Waters also has fun with art about celebrities, including Gary Hume’s screenprint of Michael Jackson looking through a peephole and Eric Luken’s silkscreen panels of JonBonet Ramsey as a child model. One of the works was a birthday present from Richard Serra, and Betsy’s “monkey masterpiece” was a birthday gift from the zoo.
Baltimore celebrities are depicted, too, such as Holniker’s photo of Miss Pat, who ran the Quickee Offset printing business at Charles and 25th streets for 30 years.
“She was the ultimate hairhopper,” Waters said. “At Christmas she would have her hair with all Christmas balls in it. She was a female, female impersonator.”
Inspiration for others
Because of the way it’s organized – it was intended to be a preview, not all-encompassing — the exhibit leaves out a number of works that delight guests to Waters’ homes, including his collection of fake food and his vintage movie posters. They can presumably be shown another time.
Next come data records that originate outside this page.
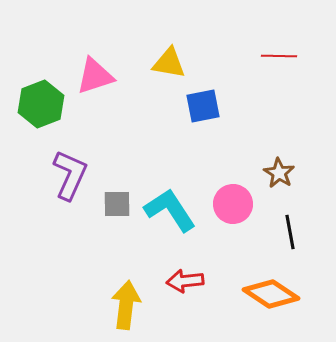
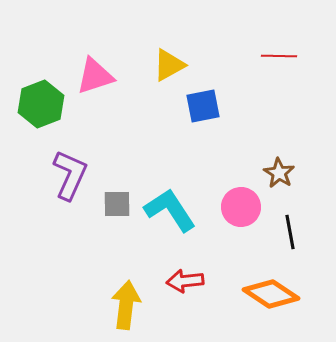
yellow triangle: moved 2 px down; rotated 39 degrees counterclockwise
pink circle: moved 8 px right, 3 px down
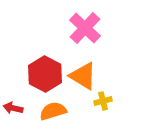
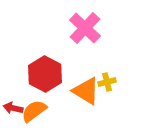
orange triangle: moved 3 px right, 15 px down
yellow cross: moved 4 px right, 19 px up
orange semicircle: moved 19 px left; rotated 20 degrees counterclockwise
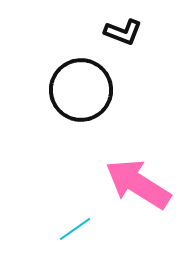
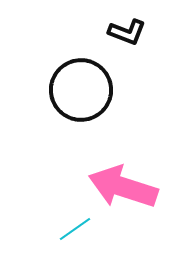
black L-shape: moved 4 px right
pink arrow: moved 15 px left, 3 px down; rotated 14 degrees counterclockwise
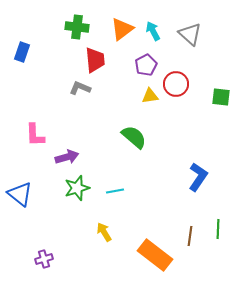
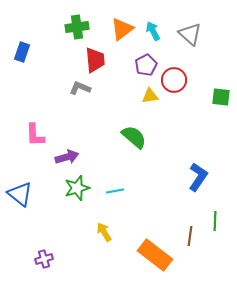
green cross: rotated 15 degrees counterclockwise
red circle: moved 2 px left, 4 px up
green line: moved 3 px left, 8 px up
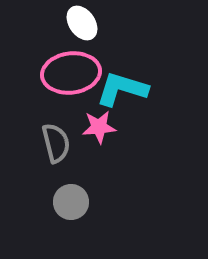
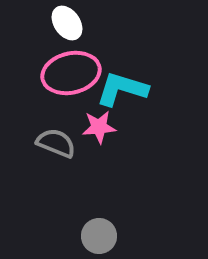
white ellipse: moved 15 px left
pink ellipse: rotated 6 degrees counterclockwise
gray semicircle: rotated 54 degrees counterclockwise
gray circle: moved 28 px right, 34 px down
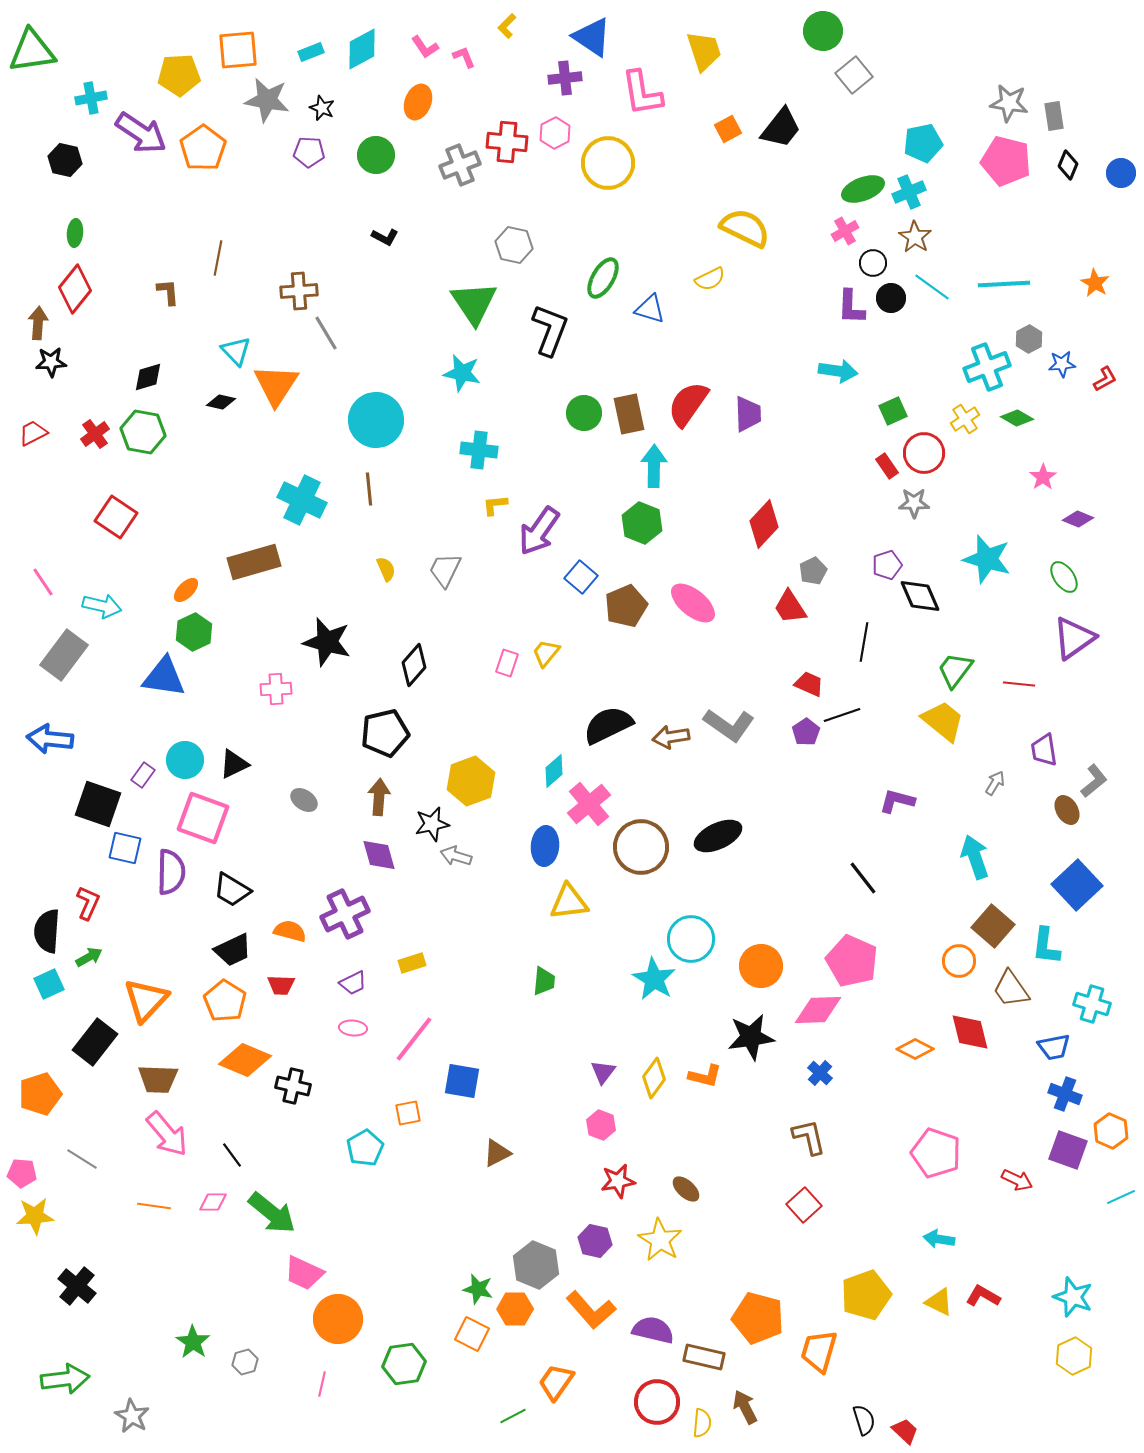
What comes through is a celebration of Waters’ keen eye for collecting; his sense of humor and daring; his gratitude to the BMA for igniting his interest in art, and his desire to pay it forward.
Waters said when he made his donation that the BMA sparked his creativity when he was growing up. Now, he said, “I hope I can do the same thing for the next weird little kid that wants to take a picture that nobody likes.”
I saw the show last night at the BMA and thought “this is sooooo John Waters”. I was stunned however by a picture of a child with a visible penis and an adult hand on the right side of his waist coming in from the back. It’s called “Anointed, ND” by artist McCarty. We could call it weird, according to John Waters taste, and we could call it child porn, which may be found in artistic works. I believe it is a piece of art unbecoming of all of us and hope the museum takes it down.